Wednesday 7th December 2011
GREY areas are large expanses of territory, with more than enough room to feed cheeky monkeys and the pride of lions. With snow, though, it’s down there in white and white. You either love it or there’s something wrong with you.
My younger daughter, then a teenager, woke me one morning demanding attention:
“You have to get out of bed now, Dad. I might be back for lunch, might not. See you later.”
Even under the duvet you can sense it: the hush beyond the pane, the thinned air, the slowness of things. Curses come only from those driven by cars and credit card bills. Local radio welcomes rare listeners.
It’s still falling, softly now, in milk chocolate drops, landing with no impact whatsoever, weightless, speechless, as pointless as life itself. Better wear the leather gloves in case urged to throw a few snowballs, as is most likely.

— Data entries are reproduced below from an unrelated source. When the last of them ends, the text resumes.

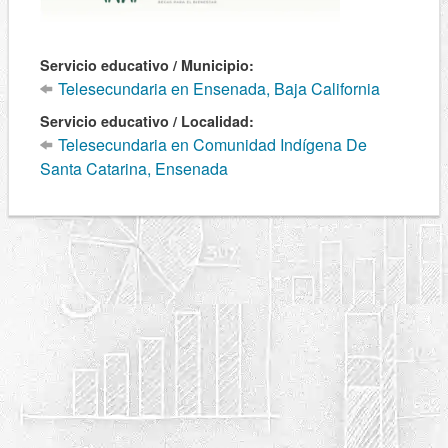
Servicio educativo / Municipio:
Telesecundaria en Ensenada, Baja California
Servicio educativo / Localidad:
Telesecundaria en Comunidad Indígena De
Santa Catarina, Ensenada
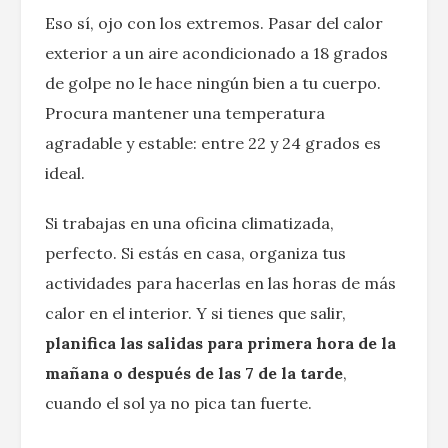
Eso sí, ojo con los extremos. Pasar del calor
exterior a un aire acondicionado a 18 grados
de golpe no le hace ningún bien a tu cuerpo.
Procura mantener una temperatura
agradable y estable: entre 22 y 24 grados es
ideal.
Si trabajas en una oficina climatizada,
perfecto. Si estás en casa, organiza tus
actividades para hacerlas en las horas de más
calor en el interior. Y si tienes que salir,
planifica las salidas para primera hora de la
mañana o después de las 7 de la tarde
,
cuando el sol ya no pica tan fuerte.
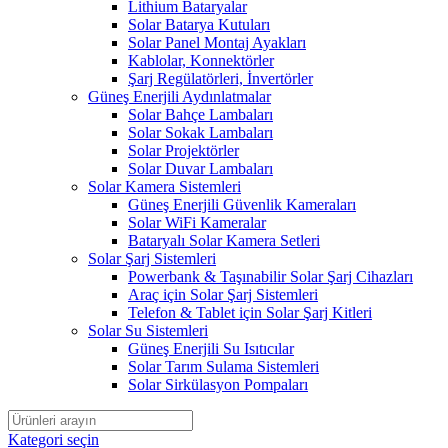
Lithium Bataryalar
Solar Batarya Kutuları
Solar Panel Montaj Ayakları
Kablolar, Konnektörler
Şarj Regülatörleri, İnvertörler
Güneş Enerjili Aydınlatmalar
Solar Bahçe Lambaları
Solar Sokak Lambaları
Solar Projektörler
Solar Duvar Lambaları
Solar Kamera Sistemleri
Güneş Enerjili Güvenlik Kameraları
Solar WiFi Kameralar
Bataryalı Solar Kamera Setleri
Solar Şarj Sistemleri
Powerbank & Taşınabilir Solar Şarj Cihazları
Araç için Solar Şarj Sistemleri
Telefon & Tablet için Solar Şarj Kitleri
Solar Su Sistemleri
Güneş Enerjili Su Isıtıcılar
Solar Tarım Sulama Sistemleri
Solar Sirkülasyon Pompaları
Kategori seçin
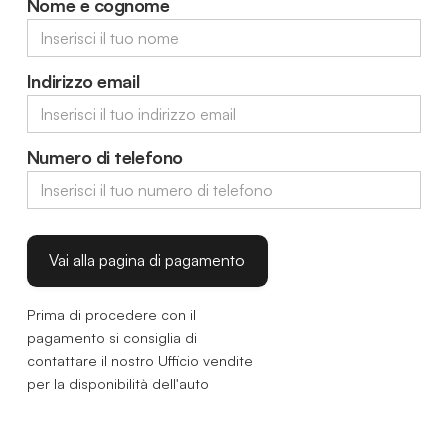
Nome e cognome
Indirizzo email
Numero di telefono
Prima di procedere con il
pagamento si consiglia di
contattare il nostro Ufficio vendite
per la disponibilità dell'auto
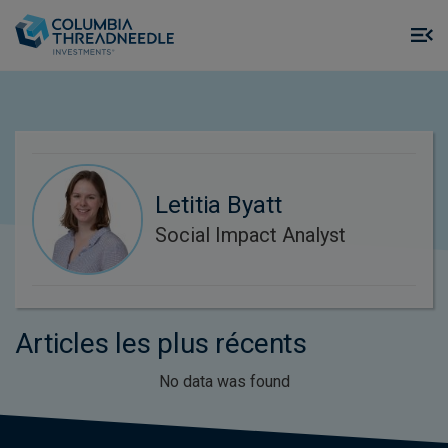
Skip to main content
M
m
o
Letitia Byatt
Social Impact Analyst
Articles les plus récents
No data was found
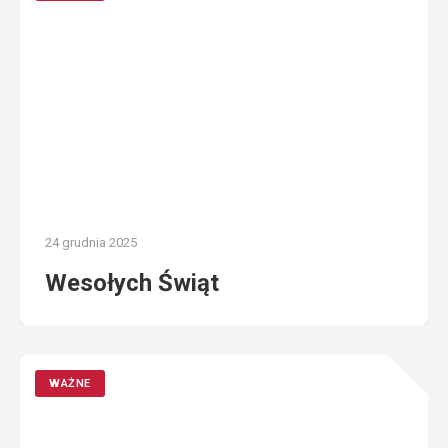
24 grudnia 2025
Wesołych Świąt
WAŻNE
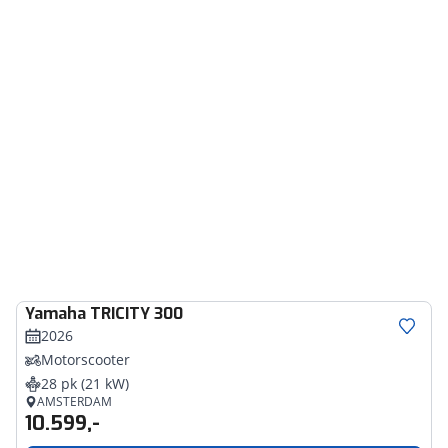
Yamaha
TRICITY 300
2026
Motorscooter
28 pk (21 kW)
AMSTERDAM
10.599,-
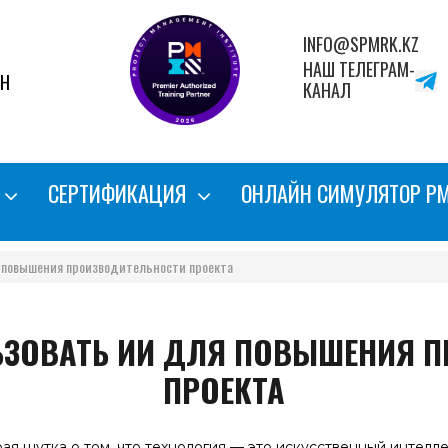
INFO@SPMRK.KZ
НАШ ТЕЛЕГРАМ-
АН
КАНАЛ
СЕРТИФИКАЦИЯ
ОНЛАЙН СИМУЛЯТОР P
я повышения производительности проекта
ЬЗОВАТЬ ИИ ДЛЯ ПОВЫШЕНИЯ 
ПРОЕКТА
ая шутка о том, что технология — это искусственный интеллек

Feast days and holidays are fore-written; worried over, planned for; meant. They belong to the business side of being a grown-up. But snow knows not the importance placed on lost trades or the schedule for Thursday. It is a child wondering in a forest, a magician casting a spell.
“…long delays across the region, with further disruption likely…”
Good. Planet Earth is not a bloody motorway. Jeans thrust into long, woolly white socks; now for the wellies.
“…weekend fixtures facing cancellation…”
So what? More kids are getting more exercise today than in the last three months.
Will-o’-the-wisp flecks trip lightly from eaves and the fingertips of trees. Then there’s that first crunch of boot, familiar as toast; a smoky breath exhaled; the still silence of expectancy.
This is when we applaud the milkman, the post lady, and the shepherd; when neighbours help neighbours; when, if we choose, we can remember to be humble in the presence of a sleepy-eyed elder.
In the park, I spy snowmen among the trees, stalwart and alert; another seated on a bench, twig-fingered and pebble-eyed.
I take off my bobble-hat, to feel the tingle of the winter air.